[Aim of the exercise]: Copy out every one of the lines below word for word, omitting the pictures.

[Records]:
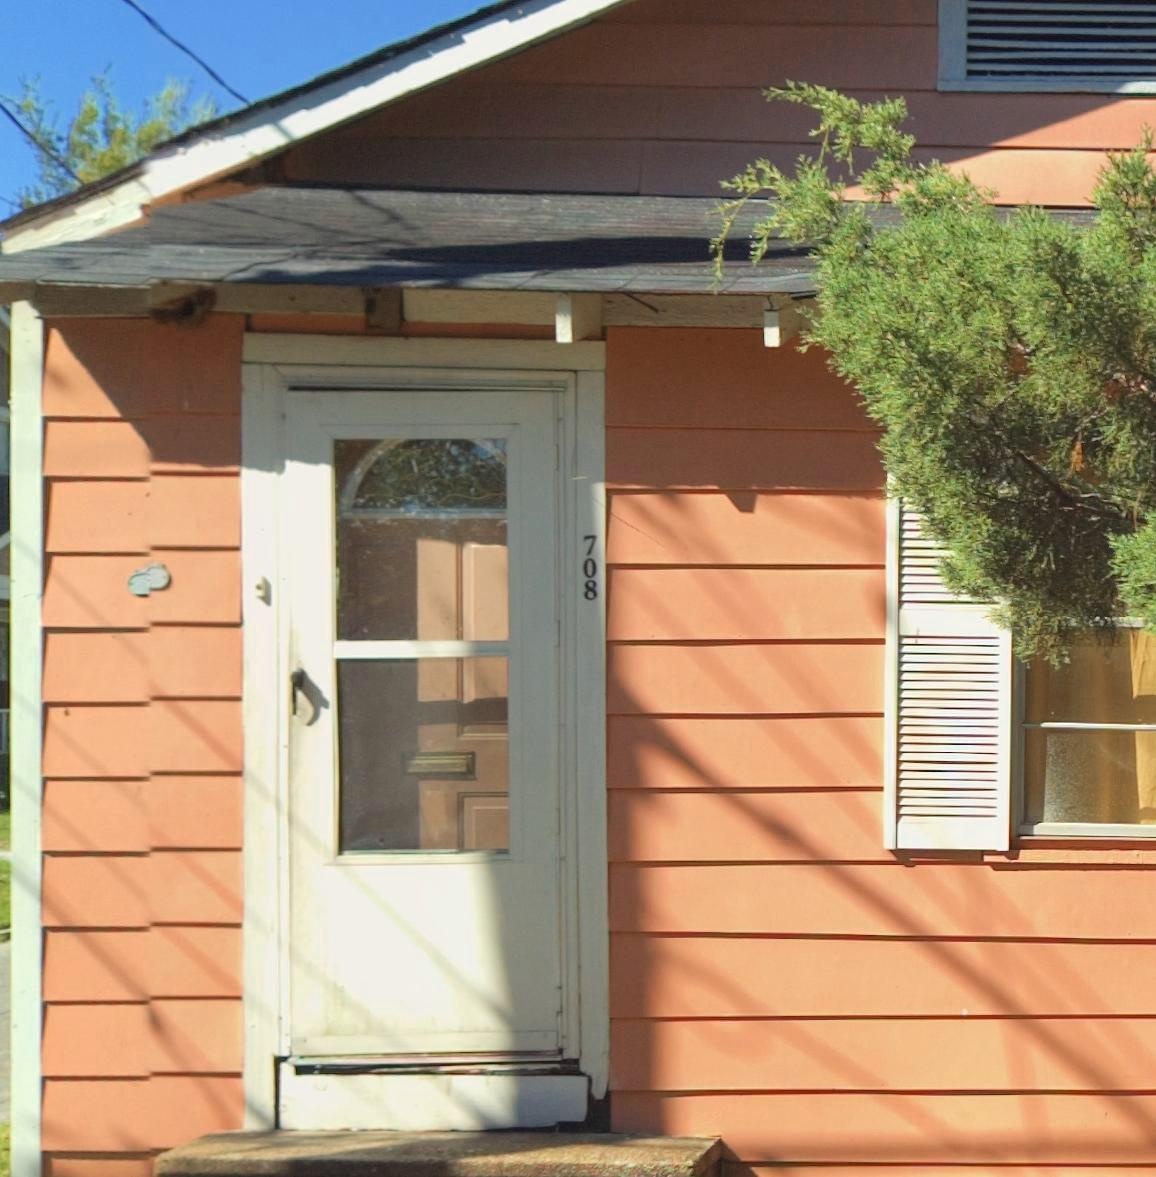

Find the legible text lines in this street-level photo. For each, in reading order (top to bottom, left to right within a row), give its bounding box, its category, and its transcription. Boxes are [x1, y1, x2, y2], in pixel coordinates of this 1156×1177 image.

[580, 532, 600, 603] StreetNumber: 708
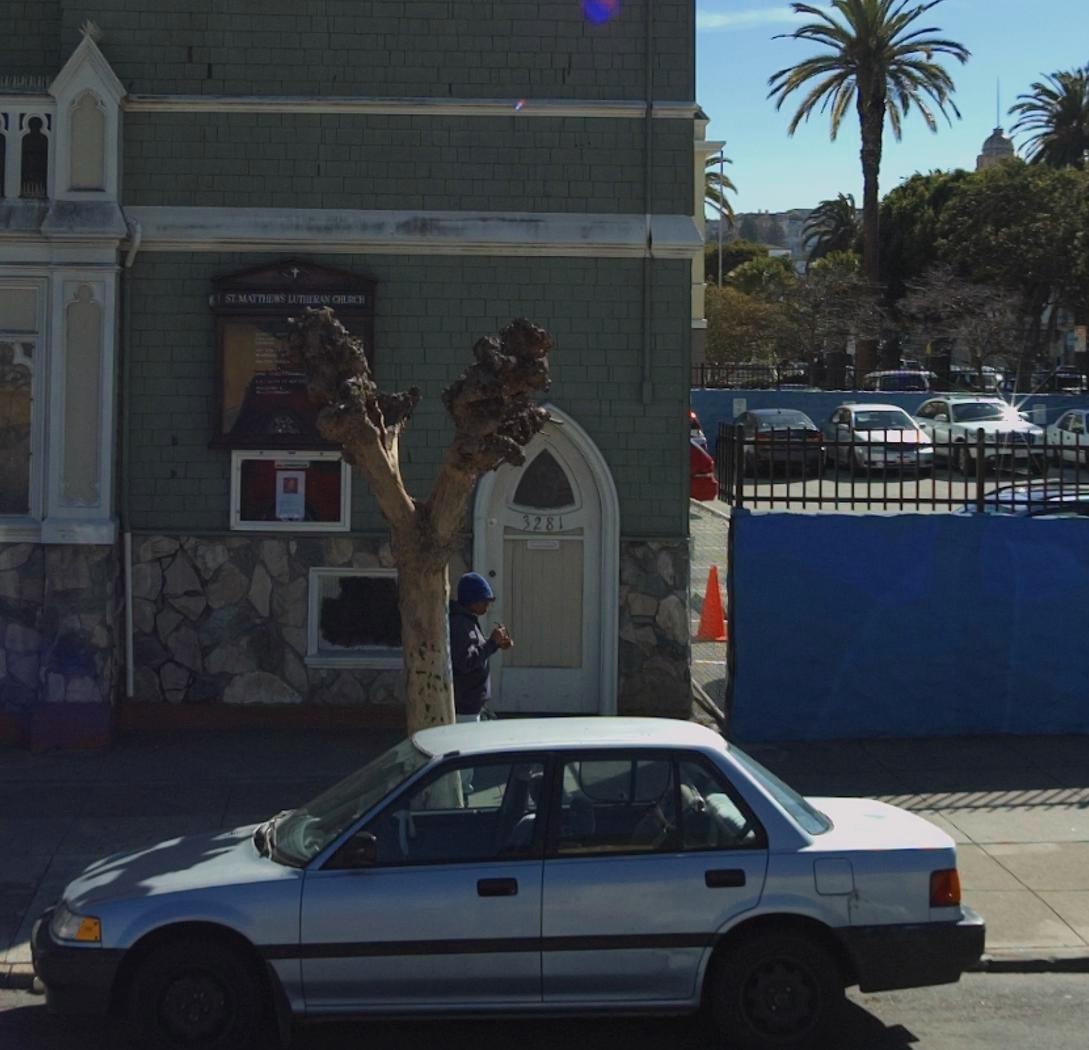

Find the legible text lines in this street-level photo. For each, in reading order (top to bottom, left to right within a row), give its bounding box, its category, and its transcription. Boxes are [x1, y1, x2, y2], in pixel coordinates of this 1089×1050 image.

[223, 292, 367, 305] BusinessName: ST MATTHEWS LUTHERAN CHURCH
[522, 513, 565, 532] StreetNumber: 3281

[Result for this task]:
Find the legible text lines in this street-level photo. For each, in reading order (top to bottom, left to right within a row), give its bounding box, its category, and its transcription. Boxes are [x1, y1, x2, y2], in pixel coordinates of this 1156×1177 image.

[580, 532, 600, 603] StreetNumber: 708

Find the legible text lines in this street-level photo. For each, in reading order (top to bottom, left to right within a row), give its bounding box, its category, and its transcription. Boxes are [x1, y1, x2, y2], in pixel coordinates of this 1089×1050 image.

[223, 292, 367, 305] BusinessName: ST MATTHEWS LUTHERAN CHURCH
[522, 513, 565, 532] StreetNumber: 3281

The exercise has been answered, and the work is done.